Setelah selesai meditasi Jaka Indi melihat di atas meja ternyata telah tersedia semangkuk bubur sarang burung walet, bahkan keranjang buahnya telah diganti dengan buah-buahan yang baru dan segar. Menghabiskan semangkuk bubur sarang burung walet membuat badan jaka indi terasa segar kembali. Sambil merebahkan badannya di-dipan pembaringan, Jaka indi mulai merenungkan dan memikirkan kejadian-kejadian yang telah dialaminya.
Mengapa orang-orang dari organisasi pembunuh Viskhanyaz ada ditempat ini, apakah pangeran Corwin memang merupakan target pembunuhan mereka? Apakah mereka juga punya rencana pembunuhan yang lainnya?"
"Ah.., aku tidak seharusnya terlibat masalah ini terlalu jauh." Ucap Jaka indi, pada diri sendiri.
Tak terasa waktu mahgrib telah tiba, Jaka Indi kembali menjamak sholat mahgrib dan isyanya, setelah selesai zikir dan meditasi.
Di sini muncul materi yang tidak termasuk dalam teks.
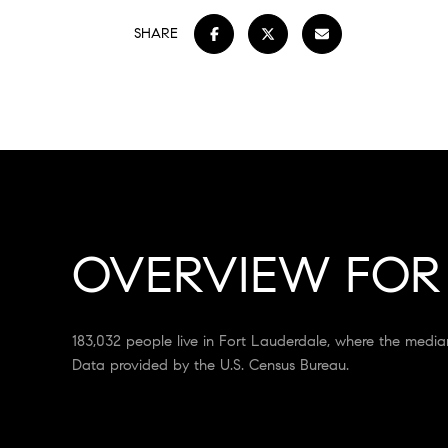
SHARE
OVERVIEW FOR 
183,032 people live in Fort Lauderdale, where the media
Data provided by the U.S. Census Bureau.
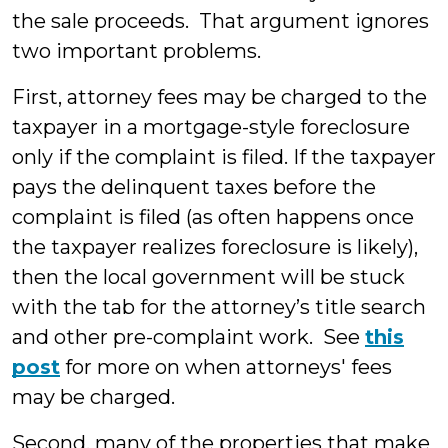
the sale proceeds. That argument ignores
two important problems.
First, attorney fees may be charged to the
taxpayer in a mortgage-style foreclosure
only if the complaint is filed. If the taxpayer
pays the delinquent taxes before the
complaint is filed (as often happens once
the taxpayer realizes foreclosure is likely),
then the local government will be stuck
with the tab for the attorney’s title search
and other pre-complaint work. See
this
post
for more on when attorneys' fees
may be charged.
Second, many of the properties that make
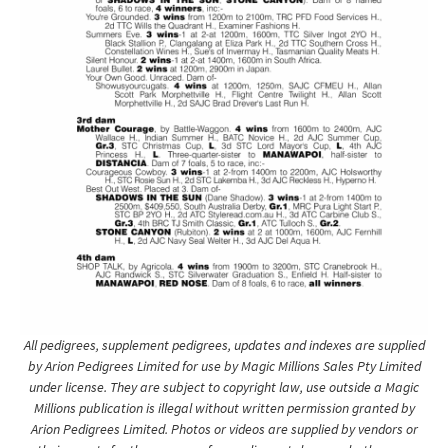
All pedigrees, supplement pedigrees, updates and indexes are supplied
by Arion Pedigrees Limited for use by Magic Millions Sales Pty Limited
under license. They are subject to copyright law, use outside a Magic
Millions publication is illegal without written permission granted by
Arion Pedigrees Limited. Photos or videos are supplied by vendors or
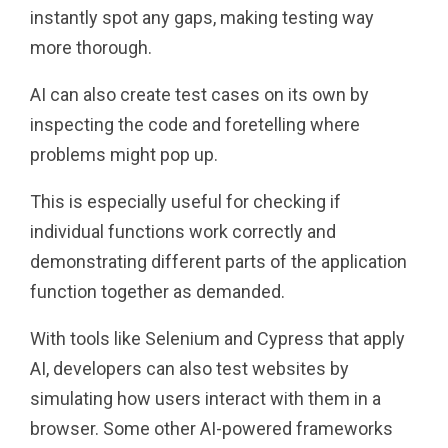
instantly spot any gaps, making testing way
more thorough.
AI can also create test cases on its own by
inspecting the code and foretelling where
problems might pop up.
This is especially useful for checking if
individual functions work correctly and
demonstrating different parts of the application
function together as demanded.
With tools like Selenium and Cypress that apply
AI, developers can also test websites by
simulating how users interact with them in a
browser. Some other AI-powered frameworks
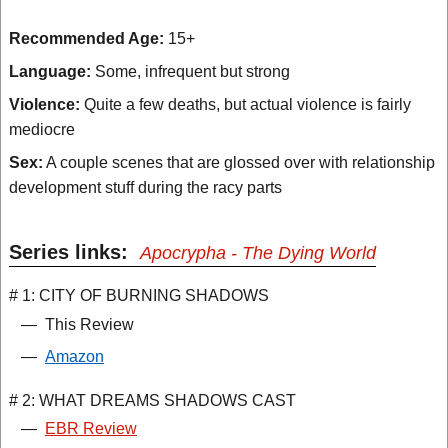
Recommended Age:
15+
Language:
Some, infrequent but strong
Violence:
Quite a few deaths, but actual violence is fairly
mediocre
Sex:
A couple scenes that are glossed over with relationship
development stuff during the racy parts
Series links:
Apocrypha - The Dying World
# 1: CITY OF BURNING SHADOWS
—
This Review
—
Amazon
# 2: WHAT DREAMS SHADOWS CAST
—
EBR Review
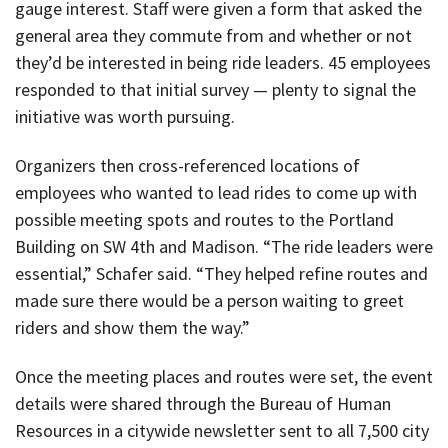
gauge interest. Staff were given a form that asked the
general area they commute from and whether or not
they’d be interested in being ride leaders. 45 employees
responded to that initial survey — plenty to signal the
initiative was worth pursuing.
Organizers then cross-referenced locations of
employees who wanted to lead rides to come up with
possible meeting spots and routes to the Portland
Building on SW 4th and Madison. “The ride leaders were
essential,” Schafer said. “They helped refine routes and
made sure there would be a person waiting to greet
riders and show them the way.”
Once the meeting places and routes were set, the event
details were shared through the Bureau of Human
Resources in a citywide newsletter sent to all 7,500 city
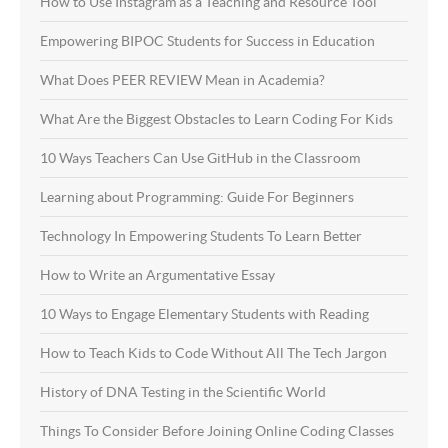
How to Use Instagram as a Teaching and Resource Tool
Empowering BIPOC Students for Success in Education
What Does PEER REVIEW Mean in Academia?
What Are the Biggest Obstacles to Learn Coding For Kids
10 Ways Teachers Can Use GitHub in the Classroom
Learning about Programming: Guide For Beginners
Technology In Empowering Students To Learn Better
How to Write an Argumentative Essay
10 Ways to Engage Elementary Students with Reading
How to Teach Kids to Code Without All The Tech Jargon
History of DNA Testing in the Scientific World
Things To Consider Before Joining Online Coding Classes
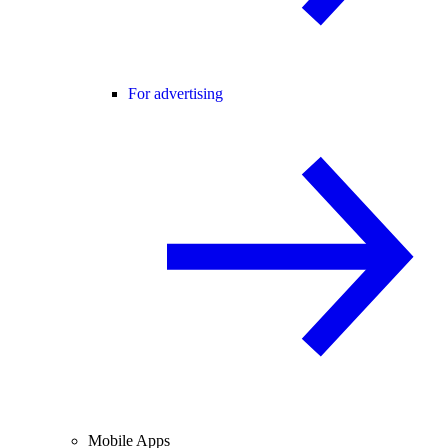
For advertising
Mobile Apps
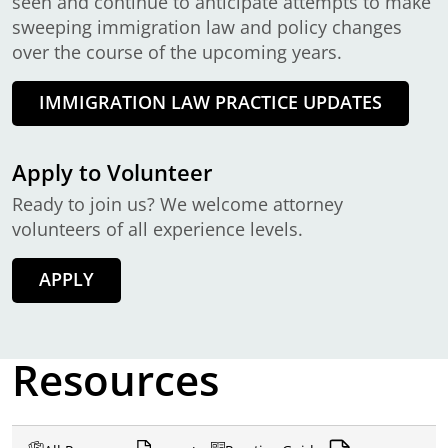
seen and continue to anticipate attempts to make
sweeping immigration law and policy changes
over the course of the upcoming years.
IMMIGRATION LAW PRACTICE UPDATES
Apply to Volunteer
Ready to join us? We welcome attorney
volunteers of all experience levels.
APPLY
Resources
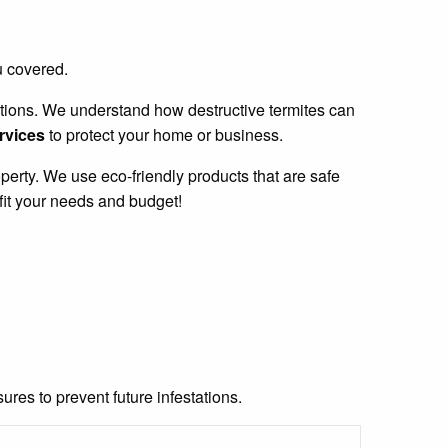
u covered.
stations. We understand how destructive termites can
ervices
to protect your home or business.
perty. We use eco-friendly products that are safe
fit your needs and budget!
res to prevent future infestations.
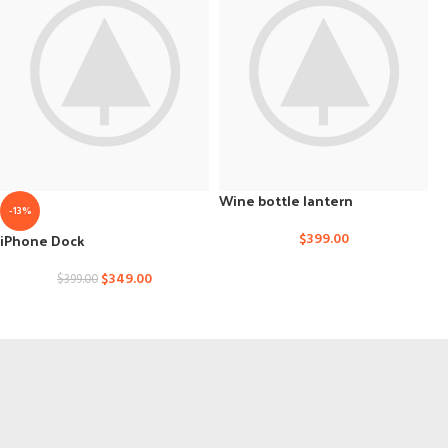
Wine bottle lantern
-13%
iPhone Dock
$
399.00
$
349.00
$
399.00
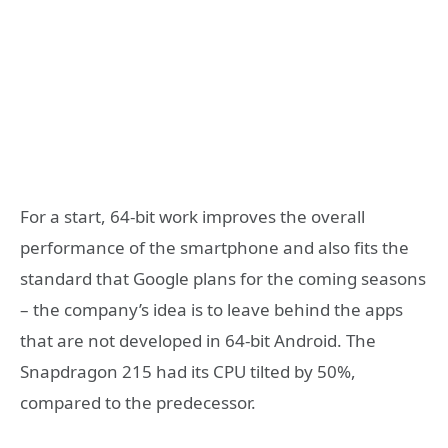
For a start, 64-bit work improves the overall
performance of the smartphone and also fits the
standard that Google plans for the coming seasons
– the company’s idea is to leave behind the apps
that are not developed in 64-bit Android. The
Snapdragon 215 had its CPU tilted by 50%,
compared to the predecessor.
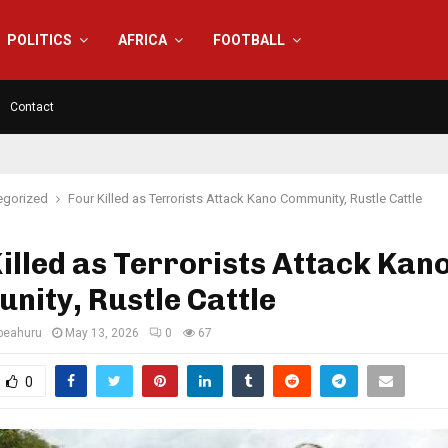
POLITICS
AFRICA
FOOTBALL
Contact
egorized
Four Killed as Terrorists Attack Kano Community, Rustle Cattle
illed as Terrorists Attack Kan
ity, Rustle Cattle
eahuru
May 13, 2026
0
67
0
Jaka Indi berjalan kearah lemari dan mengambil keris kyai sengkelat, juga tas pinggang kecilnya tak lupa dikenakan dipinggangnya, kemudian pergilah Jaka Indi keluar kamarnya. Disaat melangkah keluar alangkah terkejutnya Jaka Indi ternyata diluar pintu kamarnya ada dua prajurit kerajaan yang berdiri menjaganya. "Ada apakah ini? Kenapa harus berjaga didepan pintu ?" Tanya Jaka Indi.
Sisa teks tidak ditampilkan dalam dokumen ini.